SOC 2 Type II Common Criteria CC6.6 requires logical and physical access controls to restrict access to sensitive information. Hardcoded API keys in public packages violate this control. Repository operators must implement key rotation policies and automated credential scanning.

The gap here: none of these standards specifically address package repository operators' responsibilities. The security community needs clearer guidance on what "reasonable security controls" means for platforms hosting millions of packages.

Lessons and Action Items for Your Team

For Package Repository Operators:

• Deploy automated scanning for gems that make network requests during installation. Block publication if a package attempts DNS resolution or HTTP requests before any developer-initiated code runs.
• Implement rate limiting per maintainer account. Flag any account publishing more than 10 packages per day for manual review. Require additional verification for accounts publishing more than 50 packages total.
• Scan all packages for hardcoded credentials before publication. Use tools like TruffleHog or GitGuardian integrated into your CI/CD pipeline. Reject packages containing API keys, tokens, or private keys.
• Build behavioral profiles for maintainers. Track publication frequency, package naming patterns, code similarity across packages, and external domains referenced. Alert on statistical outliers.

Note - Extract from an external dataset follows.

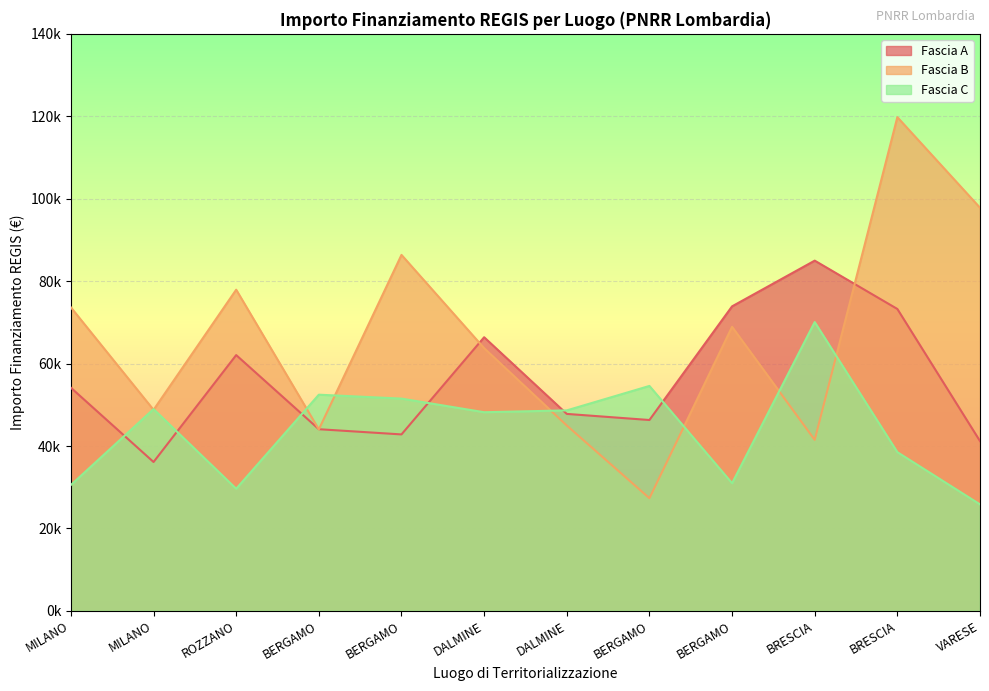

True or false: Fascia B and Fascia C intersect in this chart.

True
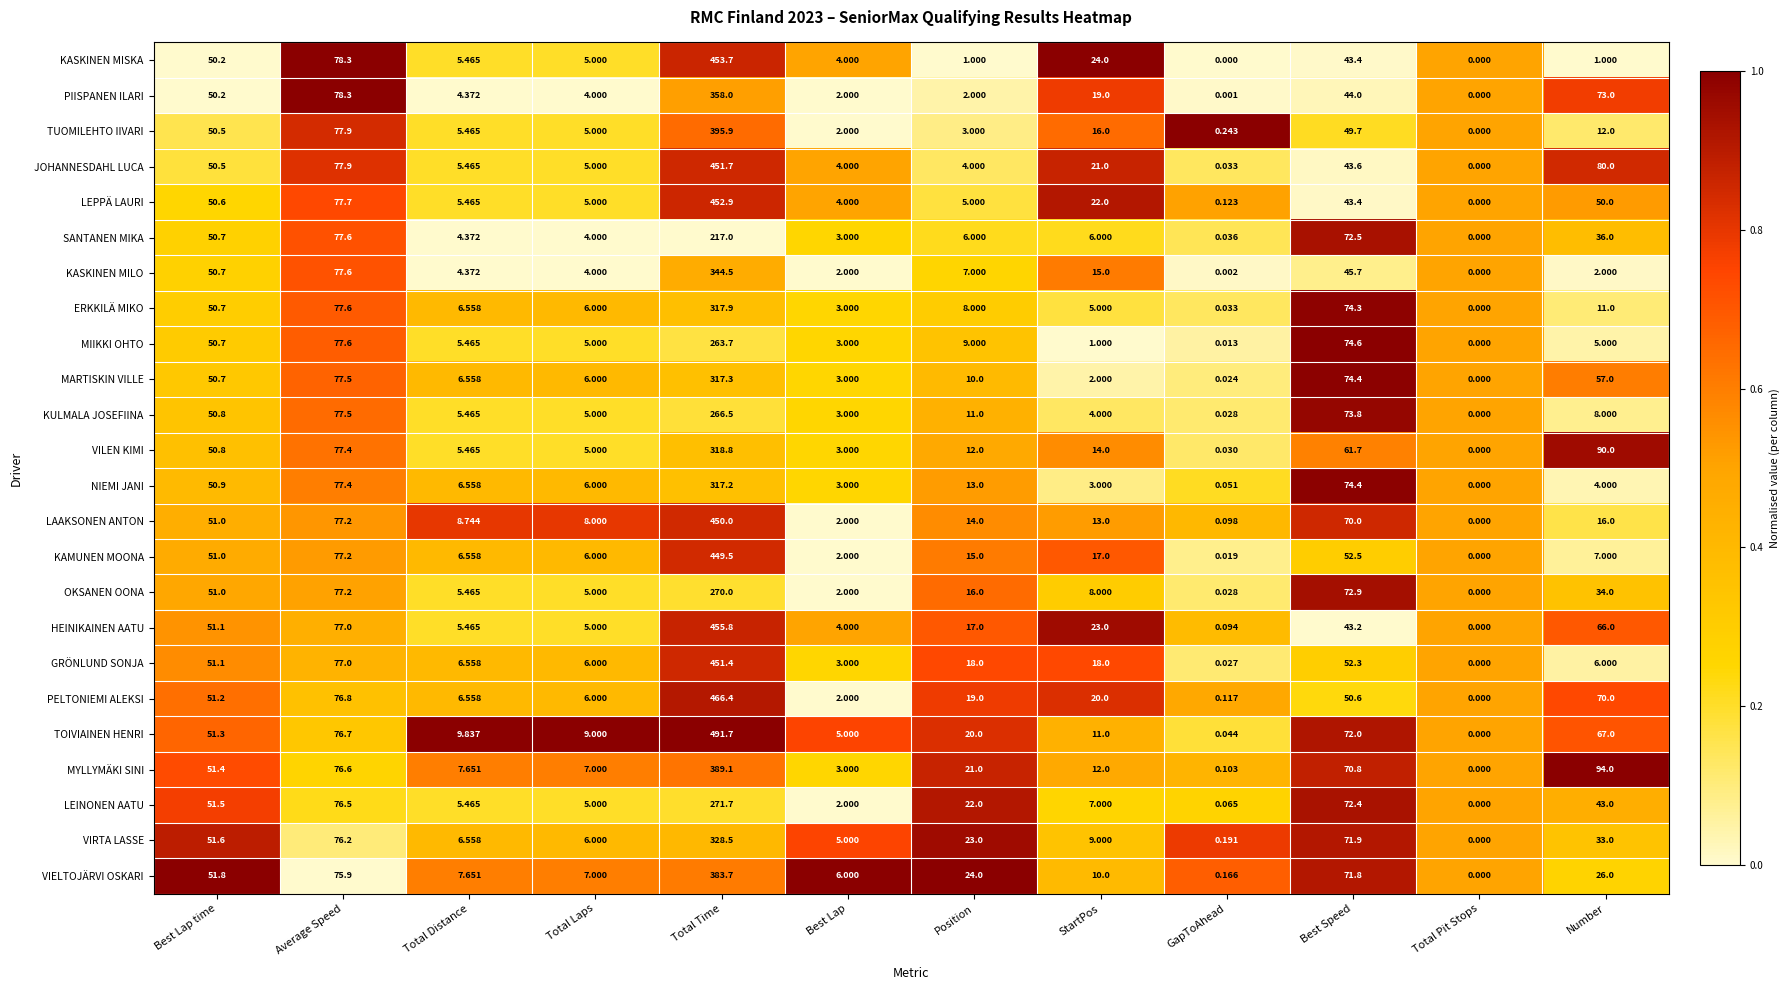

Between Total Laps and GapToAhead, which series saw the biggest shift?

TOIVIAINEN HENRI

For Teams Consuming Packages from Public Repositories:

• Add repository monitoring to your security program. Tools like Socket, Snyk, or Phylum can alert you when dependencies exhibit suspicious behavior.
• Implement Software Bill of Materials (SBOM) generation for every build. Document which packages you're using and track their provenance.
• Review your dependency update process. Add a manual review gate for new dependencies or major version bumps.
• Configure network egress controls for build environments. Your CI/CD runners shouldn't make HTTP requests to arbitrary domains during package installation.

For API Key Management:

• Rotate all API keys quarterly, at minimum. If a key is used in automation, implement programmatic rotation. Never commit keys to code, even in private repositories.
• Use short-lived tokens instead of long-lived API keys wherever possible. Services like GitHub Actions support OIDC token exchange—no stored credentials required.
• Implement secret scanning in your CI/CD pipeline and pre-commit hooks. Catch credentials before they reach your repository.

Conclusion

GemStuffer demonstrates that attackers are innovating beyond traditional supply chain attacks. They're exploiting repository infrastructure as free, reliable hosting for exfiltrated data. Your threat model needs to account for this.

Repository abuse is a control failure, not just a malware problem. The security community needs to pressure repository operators to implement the same rigor we demand from cloud providers and SaaS platforms. Until then, assume repositories are minimally vetted and implement defense in depth.